Transcribe, word for word, every record in the data below.

◆ ◆ ◆ ◆ ◆

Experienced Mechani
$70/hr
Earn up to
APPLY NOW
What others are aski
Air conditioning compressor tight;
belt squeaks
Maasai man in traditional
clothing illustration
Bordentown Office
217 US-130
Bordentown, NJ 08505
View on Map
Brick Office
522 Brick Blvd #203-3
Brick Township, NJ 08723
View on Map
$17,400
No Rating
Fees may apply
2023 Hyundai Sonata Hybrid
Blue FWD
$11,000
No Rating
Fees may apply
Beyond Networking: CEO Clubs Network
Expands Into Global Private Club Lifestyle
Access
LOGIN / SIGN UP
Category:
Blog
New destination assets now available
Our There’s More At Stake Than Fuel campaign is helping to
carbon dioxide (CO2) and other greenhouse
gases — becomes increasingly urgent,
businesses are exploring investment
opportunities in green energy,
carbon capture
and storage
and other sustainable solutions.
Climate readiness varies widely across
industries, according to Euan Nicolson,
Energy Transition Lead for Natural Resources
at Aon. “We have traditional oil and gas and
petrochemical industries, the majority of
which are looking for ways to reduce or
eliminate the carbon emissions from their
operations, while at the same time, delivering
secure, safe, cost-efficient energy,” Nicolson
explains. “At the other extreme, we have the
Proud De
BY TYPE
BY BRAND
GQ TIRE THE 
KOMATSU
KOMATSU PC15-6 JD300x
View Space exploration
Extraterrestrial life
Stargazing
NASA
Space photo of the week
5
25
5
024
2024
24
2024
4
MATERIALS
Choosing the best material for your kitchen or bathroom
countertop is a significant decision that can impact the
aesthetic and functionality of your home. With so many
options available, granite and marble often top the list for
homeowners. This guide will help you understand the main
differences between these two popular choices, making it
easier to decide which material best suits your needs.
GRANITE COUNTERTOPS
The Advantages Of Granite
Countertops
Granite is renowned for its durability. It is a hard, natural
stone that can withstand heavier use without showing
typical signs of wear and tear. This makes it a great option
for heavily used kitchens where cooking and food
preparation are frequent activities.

◆ ◆ ◆ ◆ ◆

**REPLY:**
Experienced Mechani
$70/hr
Earn up to
APPLY NOW
What others are aski
Air conditioning compressor tight;
belt squeaks
Maasai man in traditional
clothing illustration
Bordentown Office
217 US-130
Bordentown, NJ 08505
View on Map
Brick Office
522 Brick Blvd #203-3
Brick Township, NJ 08723
View on Map
$17,400
No Rating
Fees may apply
2023 Hyundai Sonata Hybrid
Blue FWD
$11,000
No Rating
Fees may apply
Beyond Networking: CEO Clubs Network
Expands Into Global Private Club Lifestyle
Access
LOGIN / SIGN UP
Category:
Blog
New destination assets now available
Our There’s More At Stake Than Fuel campaign is helping to
carbon dioxide (CO2) and other greenhouse
gases — becomes increasingly urgent,
businesses are exploring investment
opportunities in green energy,
carbon capture
and storage
and other sustainable solutions.
Climate readiness varies widely across
industries, according to Euan Nicolson,
Energy Transition Lead for Natural Resources
at Aon. “We have traditional oil and gas and
petrochemical industries, the majority of
which are looking for ways to reduce or
eliminate the carbon emissions from their
operations, while at the same time, delivering
secure, safe, cost-efficient energy,” Nicolson
explains. “At the other extreme, we have the
Proud De
BY TYPE
BY BRAND
GQ TIRE THE 
KOMATSU
KOMATSU PC15-6 JD300x
View Space exploration
Extraterrestrial life
Stargazing
NASA
Space photo of the week
5
25
5
024
2024
24
2024
4
MATERIALS
Choosing the best material for your kitchen or bathroom
countertop is a significant decision that can impact the
aesthetic and functionality of your home. With so many
options available, granite and marble often top the list for
homeowners. This guide will help you understand the main
differences between these two popular choices, making it
easier to decide which material best suits your needs.
GRANITE COUNTERTOPS
The Advantages Of Granite
Countertops
Granite is renowned for its durability. It is a hard, natural
stone that can withstand heavier use without showing
typical signs of wear and tear. This makes it a great option
for heavily used kitchens where cooking and food
preparation are frequent activities.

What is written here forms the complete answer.